目白からの便り

女性の就労意識の可能性 ピグマリオン効果を克服して

大学のキャリアデザインの講義で「ワークライフバランス」を考える演習課題を出した。演習に先立って、教材として15分程度の映画教材を鑑賞した。取り上げた映画教材は『プーと大人になった僕』(原題:Christopher Robin.2018)である。この物語の中で主人公であるクリストファーロビンは旅行鞄事業部の責任者であった。しかし、戦争後の大変な経済混乱期において需要が低迷し、経営的な不振に直面していた。そのための合理化施策を行うために週末を会議でつぶさないといけないという指示を上司からもらったのである。この週末にあたる日は家族との旅行の予定と重なっている。彼は悩んだ末、仕事を選び、週末の旅行は妻のイブリンと娘のマデリンの2人だけの淋しいものになる。

週末の予定を家族との時間に費やすか、急に差し迫った仕事上の時間に費やすかの選択は、現実社会においても日常的にある。この教材を見た後に、少人数の演習をいくつかの演習課題とともに行ったのだが最後に全体で、次のような問いかけをしてみた。「あなたがクリストファーロビンであったら、仕事を選ぶか週末との約束された家族との時間を選ぶかどちらですか」。当日のこのクラスの履修生は、女子学生が34名、男子学生が32名の合計66名であった。結果はとても興味深いものとなった。仕事を選んだ人数は女子学生が27人、男子学生が20人、家族との週末の旅行を選んだ学生は女子学生が7人で男子学生が12名である。仕事を選んだ比率は男子学生が20%に対して、女子学生は63%であった。比率で女子学生が圧倒的多数で仕事を選んだのである。

企業人事の集まりで新卒採用の話になると多くの採用担当の経験を持つ人事経験者は共通して新卒採用の選考プロセスにおいては女子学生の方が優秀であると評価している印象が強い。男子学生が子供っぽく感じ、その反対に女子学生の応募者はとてもしっかりした印象を持つのでさる。

ピグマリオン効果(Rosenthal, R. & Jacobson, L. 1968)*1という概念があるこれは教育現場の実験結果ではある。この潜在的成長の可能性を生徒に伝え、期待も持てば持つほど生徒の学力が上がっていくという結果である。このことは、一般の指導を求める組織集団においては同様の効果が期待されるのであろう。

日本の民間企業における女性管理職比率は諸外国に比べて極端に低い。2025年の統計結果*2においても日本は、14.6%で、G7(先進7カ国)の平均値32.5%前後と比較しても極端に低い。しかも日本の場合、問題は更に深刻で、大企業で抽出すると、その比率は平均8.3%の水準に留まる。

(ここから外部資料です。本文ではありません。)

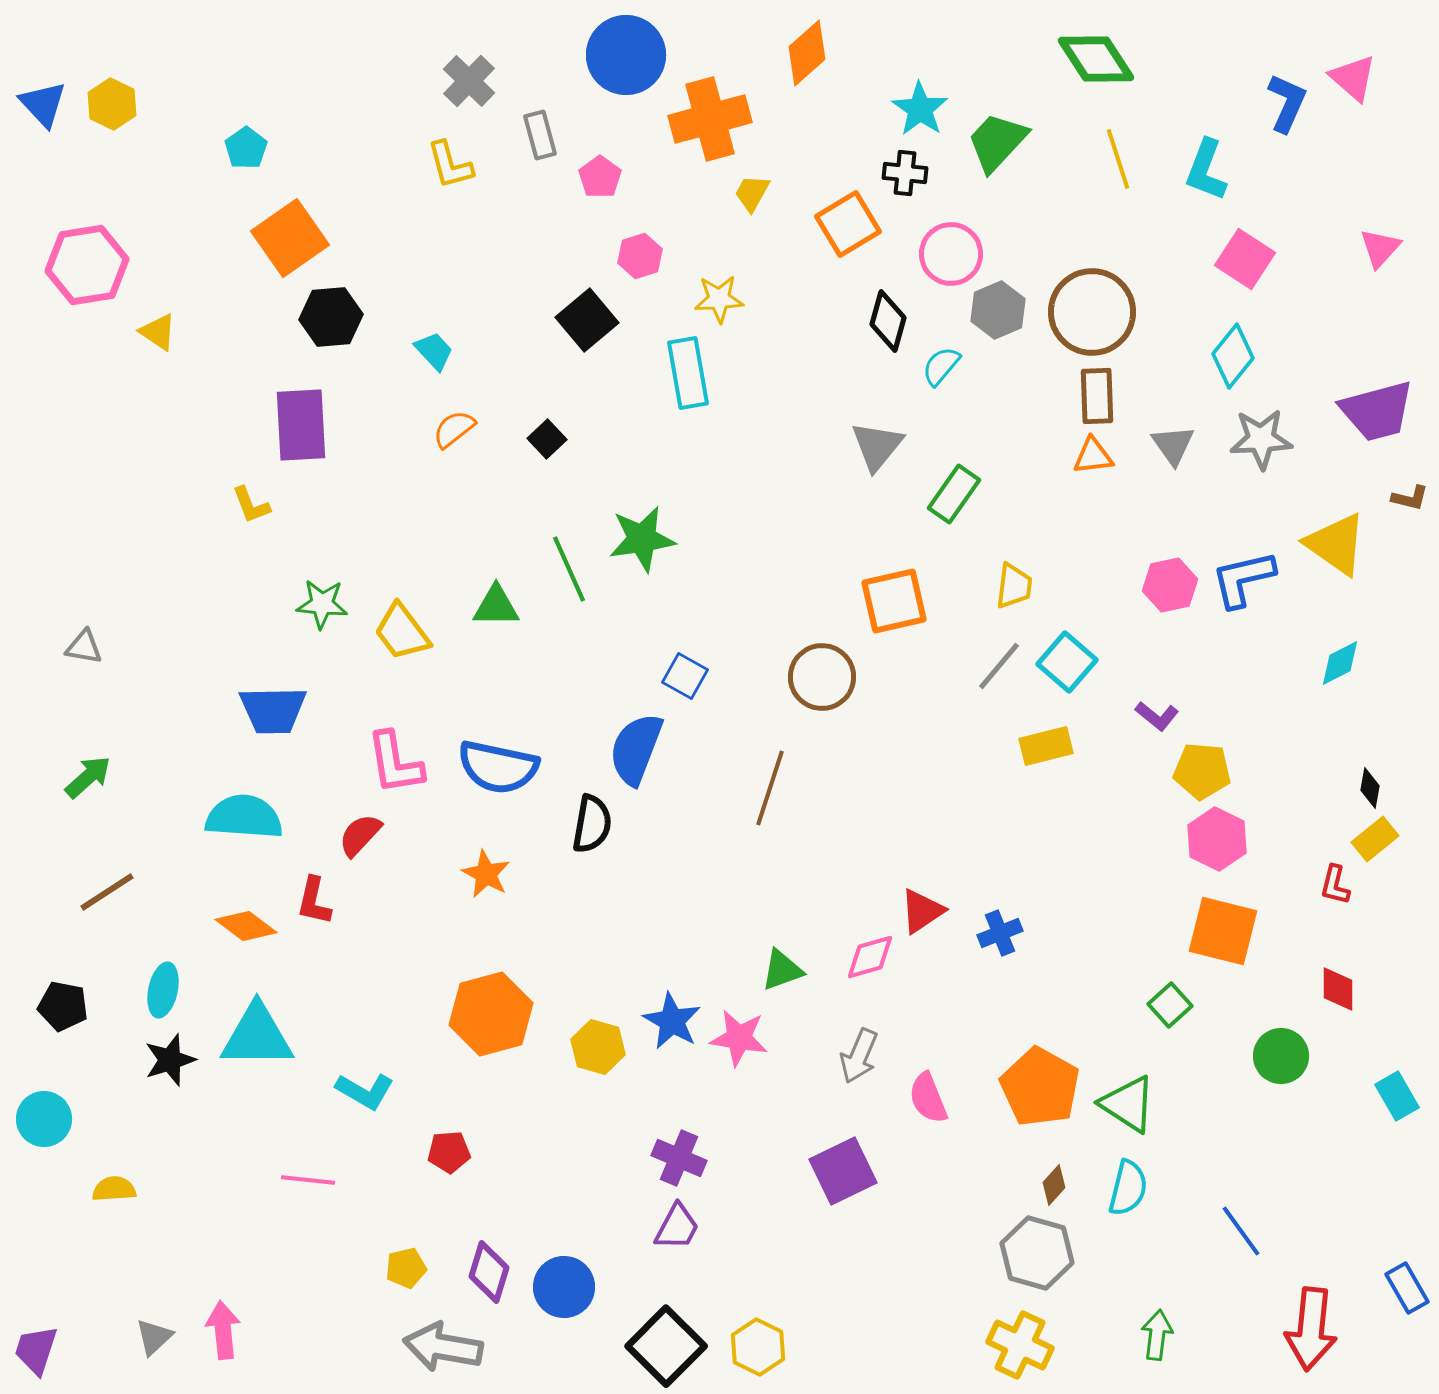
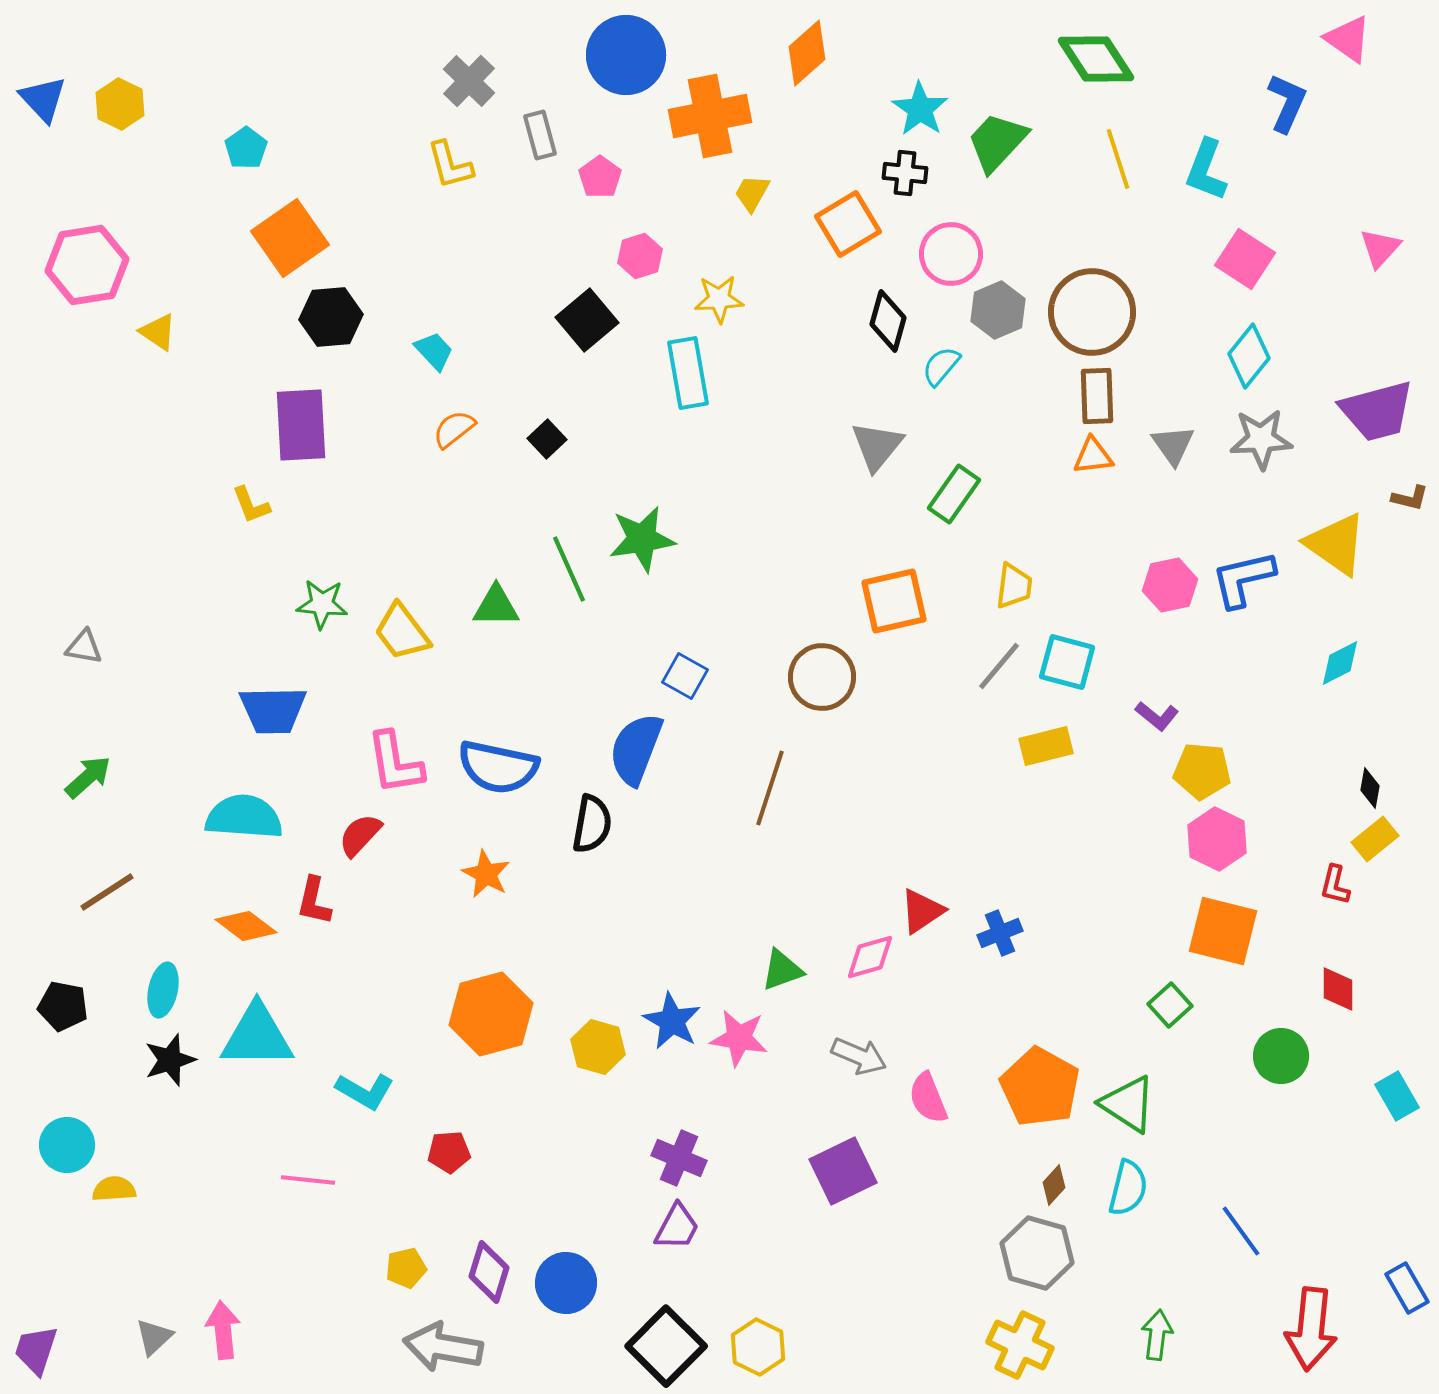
pink triangle at (1353, 78): moved 5 px left, 39 px up; rotated 6 degrees counterclockwise
blue triangle at (43, 104): moved 5 px up
yellow hexagon at (112, 104): moved 8 px right
orange cross at (710, 119): moved 3 px up; rotated 4 degrees clockwise
cyan diamond at (1233, 356): moved 16 px right
cyan square at (1067, 662): rotated 26 degrees counterclockwise
gray arrow at (859, 1056): rotated 90 degrees counterclockwise
cyan circle at (44, 1119): moved 23 px right, 26 px down
blue circle at (564, 1287): moved 2 px right, 4 px up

女性の管理職の登用に関して、育児や出産を経た女性が職場で「昇進や責任ある仕事を任されにくくなる」といったマミートラック(Felice Schwar.1988)*3と呼ばれる就業における「期待値の低下」という影響に代表されるように、構造的な問題を私達に提起する。この構造をピグマリオン効果だけを取り上げることには危険性があるが、人事制度のハード的な側面ではなくソフト的な面がこうした現状に影響することも考えると、現行管理職や経営層の女性就労者に対する意識変革の必要性を深く考えなければならないという危機感を持つ。日本の総理大臣も憲政史上初めて女性が選出される見込みでもある。優秀な潜在能力をもった女性の活用の機会の最大化を日本の企業は積極的に推進すべきである。

今日一日が良い一日となりますように、悲しみと困難、不安に向き合っている方に希望がありますように。良い週末をお過ごしください。新しく始まる一週間が皆様にとって豊かな一週間でありますように。

2025年10月10日

*1 Pygmalion in the Classroom: Teacher Expectation and Pupils’ Intellectual Development:「教師の期待が児童の学力向上に影響を与えることを示した、ピグマリオン効果の原点と称せられる論文」
*2 データブック国際労働比較2025 労働政策研究・研修機構 (JILPT)
*3 Felice Schwartz “Management Women and the New Facts of Life”(1988 Harvard Business Review)
フェリス・シュワルツが1988年に提案した「マミートラック」の原型は、決して差別や排除を意図したものではなく、女性の多様な働き方に対応するための柔軟な制度設計を企業に促すものだったが、その後、本人の意志や能力に関係なく、昇進や挑戦の機会を奪う批判的なニュアンスになる言葉に変容した。